Il delitto de quo può determinarsi anche in relazione a pressioni e minacce subite da chi abbia reso delle deposizioni incriminanti durante la fase delle indagini preliminari, con la finalità di indurre la stessa persona escussa alla ritrattazione, delle dichiarazioni accusatorie, in vista dell’assunzione, nel dibattimento della veste di testimone. Sul punto si segnala il seguente arresto giurisprudenziale: “E’ configurabile il delitto di intralcio alla giustizia anche con riferimento alle pressioni e alle minacce esercitate su colui che abbia reso dichiarazioni accusatorie nella fase delle indagini preliminari al fine di indurlo alla ritrattazione in vista dell’acquisizione, da parte sua, della qualità di testimone nel celebrando dibattimento. (fattispecie relativa a condotta intimidatrice posta in essere da un ispettore della Polizia di Stato nei confronti di persona informata sui fatti al fine di indurla a ritrattare le accuse di estorsione mosse nei confronti di appartenenti ad un’associazione camorristica). (Cass. n. 50008/2015 che conferma Cass. n. 6297/2009).

Sulla ritrattazione leggi anche: https://www.diritto.it/ritrattazione-art-376-c-p/

2. Una questione ampiamente dibattuta

Una tematica peculiare, rimessa alle Sezioni Unite della Corte di Cassazione e dalle stesse risolta, riguarda l’applicazione della norma de qua nel caso in cui la persona subornata sia il consulente tecnico del pubblico ministero che non sia ancora stato citato come testimone e quindi non ancora escusso.

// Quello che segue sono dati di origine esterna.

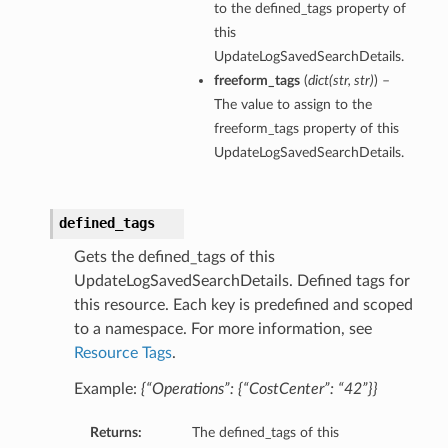
to the defined_tags property of
this
UpdateLogSavedSearchDetails.
freeform_tags
(
dict
(
str
,
str
)
) –
The value to assign to the
freeform_tags property of this
UpdateLogSavedSearchDetails.
defined_tags
Gets the defined_tags of this
UpdateLogSavedSearchDetails. Defined tags for
this resource. Each key is predefined and scoped
to a namespace. For more information, see
Resource Tags
.
Example:
{“Operations”: {“CostCenter”: “42”}}
Returns:
The defined_tags of this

Nella loro pronuncia le Sezioni Unite della Corte di Cassazione hanno enunciato il principio di diritto che segue:  ” l’ offerta o la promessa di denaro o di altra utilità al consulente tecnico del pubblico ministero finalizzata ad influire sul contenuto della consulenza integra il delitto di intralcio alla giustizia di cui all’art. 377 c.p. in relazione alle ipotesi di cui agli artt. 371 bis e 372 cod. pen. , secondo la fase procedimentale o processuale in cui viene posta in essere, la condotta di chi offre o nel promette denaro o altra utilità al consulente tecnico del pubblico ministero al fine di influire sul contenuto della consulenza, anche quando l’incarico a questi affidato implica la formulazione di giudizi di natura tecnico – scientifica.” (Cass. Sez. Un. n. 51824/2014).

Il contrasto interpretativo composto dalle Sezioni Unite afferiva alla riconducibilità del comportamento al delitto di intralcio alla giustizia (art. 377 cod. pen.) piuttosto che alla fattispecie delittuosa di istigazione alla corruzione ( art. 322 cod. pen.). 

Infine, giunti alle conclusioni,  si segnala uno spunto processuale penalistico sulla fattispecie delittuosa in commento, inerente alla legittimazione ad opporsi alla richiesta di archiviazione da parte di chi abbia presentato denuncia – querela per il delitto di intralcio alla giustizia (art. 377 c.p.). Così sul punto ha statuito la Corte di Cassazione: “trattandosi di fattispecie criminosa lesiva dell’interesse della collettività, al corretto funzionamento della giustizia, relativamente al quale, l’interesse del privato che, da un esito processuale sfavorevolmente condizionato dalla commissione dei predetti reati, possa ricevere pregiudizio, assume rilievo solo di riflesso e mediato, tale da non consentire l’attribuzione  della qualità di persona offesa” (Cass. n. 38566/2016).